Chinese Army's Business Empire: Breaking It Up Is Hard to Do

President Jiang's order is intended to rebalance power, assert leadership, and rout out corruption.

After martial-law troops backed by tanks shot their way into student-occupied Tiananmen Square in 1989, central Beijing looked like an urban battlefield, with burned-out buses and bullet-cratered buildings left as signposts of the Army's advance.

Yet, as if at the eye of a hurricane, two complexes here survived unscathed: the Communist Party headquarters opposite Tiananmen Square, and the nearby five-star Palace Hotel.

The protective force field around the Palace turned out to be the same power that wrought destruction in Beijing: The hotel is one of thousands of flourishing businesses owned by the People's Liberation Army. Yet the ultra- swank hotel, with its marble staircases and gold-plated Rolls-Royce, is under a cloud now that China's leadership has ordered the Army to divest itself of a vast business empire.

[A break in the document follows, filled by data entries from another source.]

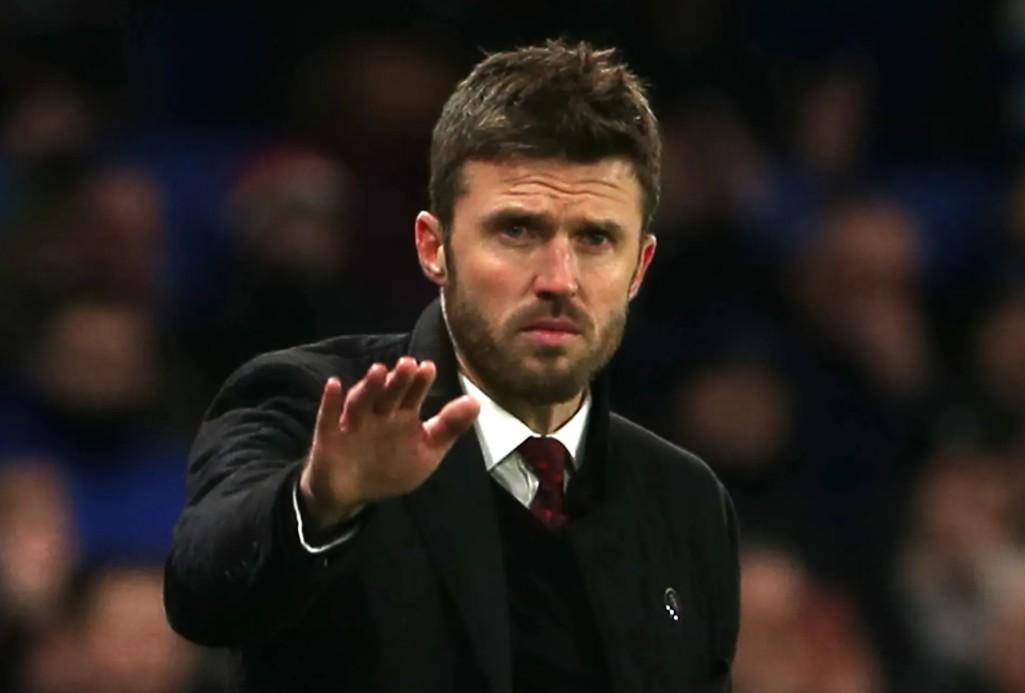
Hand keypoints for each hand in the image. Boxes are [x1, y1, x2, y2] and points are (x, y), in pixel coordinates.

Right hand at [298, 357, 479, 527]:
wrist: (350, 494)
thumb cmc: (390, 467)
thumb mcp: (426, 452)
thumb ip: (449, 428)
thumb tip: (476, 402)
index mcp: (402, 416)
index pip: (413, 395)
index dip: (420, 382)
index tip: (428, 367)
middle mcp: (378, 415)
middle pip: (389, 395)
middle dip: (398, 381)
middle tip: (408, 364)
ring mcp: (353, 424)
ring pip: (361, 402)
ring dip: (368, 387)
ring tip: (378, 371)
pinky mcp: (329, 436)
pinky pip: (328, 417)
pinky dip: (330, 402)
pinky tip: (333, 385)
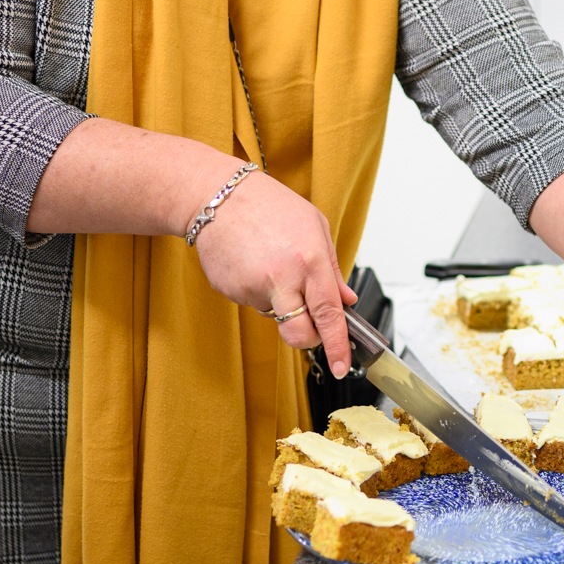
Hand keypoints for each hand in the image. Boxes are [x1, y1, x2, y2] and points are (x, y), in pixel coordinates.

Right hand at [194, 171, 355, 375]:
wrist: (217, 197)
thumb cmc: (269, 205)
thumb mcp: (314, 226)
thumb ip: (332, 268)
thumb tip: (346, 301)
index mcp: (310, 260)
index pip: (329, 315)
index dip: (338, 345)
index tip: (342, 366)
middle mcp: (282, 278)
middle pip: (299, 334)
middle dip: (308, 338)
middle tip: (309, 324)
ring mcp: (253, 287)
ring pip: (274, 315)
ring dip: (278, 300)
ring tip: (270, 263)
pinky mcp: (231, 291)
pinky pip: (252, 302)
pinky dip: (256, 289)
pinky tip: (252, 262)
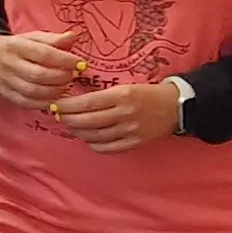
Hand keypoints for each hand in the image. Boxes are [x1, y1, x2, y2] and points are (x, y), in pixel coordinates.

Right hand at [0, 30, 85, 109]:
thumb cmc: (18, 47)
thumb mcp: (33, 37)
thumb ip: (53, 39)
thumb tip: (73, 37)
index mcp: (17, 45)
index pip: (44, 54)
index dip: (65, 60)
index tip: (80, 63)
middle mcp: (10, 63)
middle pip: (38, 75)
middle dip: (61, 77)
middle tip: (74, 76)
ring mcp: (6, 81)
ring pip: (32, 91)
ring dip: (54, 91)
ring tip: (66, 86)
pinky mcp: (6, 94)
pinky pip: (26, 102)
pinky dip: (43, 103)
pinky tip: (54, 98)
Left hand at [50, 79, 182, 152]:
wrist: (175, 105)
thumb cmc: (148, 92)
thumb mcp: (126, 85)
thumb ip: (104, 93)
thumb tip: (76, 99)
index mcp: (122, 95)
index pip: (87, 102)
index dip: (68, 105)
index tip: (56, 104)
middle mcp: (124, 113)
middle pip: (87, 121)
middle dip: (68, 119)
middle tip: (59, 116)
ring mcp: (129, 130)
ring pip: (95, 136)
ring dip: (78, 132)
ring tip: (71, 126)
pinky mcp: (134, 142)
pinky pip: (107, 148)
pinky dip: (94, 144)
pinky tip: (89, 138)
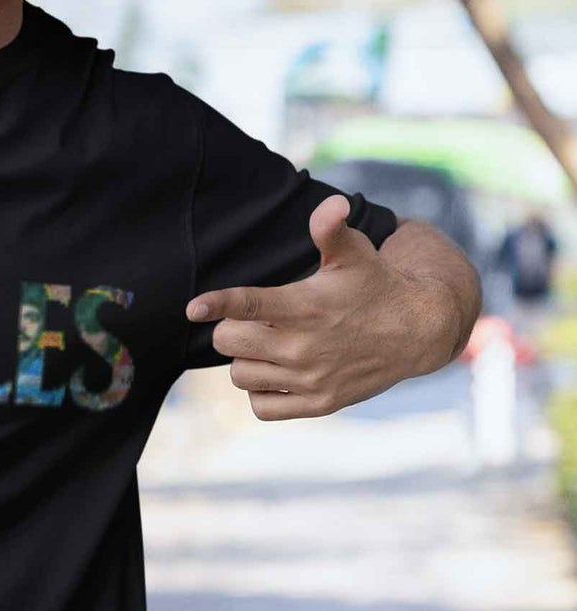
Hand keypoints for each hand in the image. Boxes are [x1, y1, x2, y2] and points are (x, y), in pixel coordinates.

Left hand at [183, 193, 415, 419]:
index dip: (216, 304)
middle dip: (231, 328)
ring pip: (239, 374)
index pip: (247, 305)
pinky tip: (275, 372)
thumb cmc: (375, 284)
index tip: (194, 308)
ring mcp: (311, 379)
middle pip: (228, 342)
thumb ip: (332, 229)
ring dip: (245, 359)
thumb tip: (332, 203)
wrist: (416, 330)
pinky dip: (259, 392)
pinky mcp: (319, 404)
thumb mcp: (355, 252)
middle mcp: (304, 347)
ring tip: (267, 344)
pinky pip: (262, 407)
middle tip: (253, 321)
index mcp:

President Jiang Zemin, the first civilian to head the PLA since the 1949 Communist revolution, recently launched a campaign to strip the Army of its multibillion-dollar commercial operations. But Chinese and American analysts say that Mr. Jiang may be creating a political minefield by confronting the Army, and that he is likely to encounter strong pockets of resistance. "The Army is a very strong political-interest group, and anyone who challenges it faces tremendous risks," says Hu Angang, a researcher at the Chinese Academy of Social Sciences.

The president launched an offensive on the PLA Inc., as many critics call China's entrepreneurial Army, in part to combat a web of corruption entangling growing swaths of soldiers. China's military engages in everything from smuggling to operating discos, from making pirated compact discs to exporting submachine guns to the United States, says a Western official. Shrouded in secrecy, the PLA is believed to own up to 30,000 companies that produce an estimated $6 billion in profits yearly. "Public resentment is mounting against the Army's flexing its power in the business sphere and its being above the law," says the official, who asked not to be identified.

Yet many Chinese were shocked when Jiang, flanked by the military's high command, publicly accused unnamed Army officers, along with members of the judiciary, police, and paramilitary, of aiding or shielding massive smuggling rings. Jiang, who rose to power through the bureaucracy rather than on the battlefield, "has been courting the PLA for years," says the Western official. "Because Jiang relies on the Army to rule China and has no military experience, many analysts believed he would pretty much let the PLA do whatever it wanted."

Researcher Hu, who several years ago presented a five-point anticorruption plan to the leadership, says he was surprised that most elements of the plan have since been adopted. Jiang has been wise to use national television and the state-run press to publicize the campaign, Hu says. "There is great public support for the anticorruption drive, and that could help convince the army to follow the [divestment] orders."

Yet Jiang, who also heads the 58 million-strong Communist Party, faces a tough battle in trying to end military involvement in high-profit businesses, according to Tai Ming Cheung, a scholar in Hong Kong who is writing a book on the subject. "This will be a massive undertaking" that is unlikely to completely succeed, he says. Other experts say the PLA has carefully hidden parts of its extensive network, even from political authorities in Beijing, and the Army is likely to attempt to play a massive shell game if party police search for banned businesses.

While most of the Army's investments are believed to be in legitimate businesses, some PLA entrepreneurs "shove out commercial competitors" by using "Mafia-like tactics and elements of violence," says David Shambaugh of the Sigur Center for Asian studies at George Washington University in Washington, D.C. Hu says Jiang's clampdown is part of a wide-ranging "political-stabilization drive" that includes cutting the government bureaucracy, reducing the state's role in the economy, and banning party leaders from operating companies.

Structural reforms are aimed at creating efficient and clean institutions to govern the country, says Hu, who compares China's current changes to the decades after the American Revolution, when the founders of the US helped shape a new governing order.

Yet in seeking to transform simultaneously the economy, the government, and the military, Jiang and his pro-reform allies may be moving on too many fronts at once, says Michael Swaine, an expert on the Chinese Army at the RAND think tank in Santa Monica, Calif. "Jiang wants to place his stamp on the Army" 1-1/2 years after the death of his mentor, Deng Xiaoping, Mr. Swaine says. His moves are not just part of an anticorruption drive, but also "a bold and risky challenge to assert civilian leadership over the Army." The president wants to remove real and potential rivals from the Army's ranks while replacing them with his own protgs. "Jiang is making a power play, and you can expect a great deal of resistance," Swaine adds.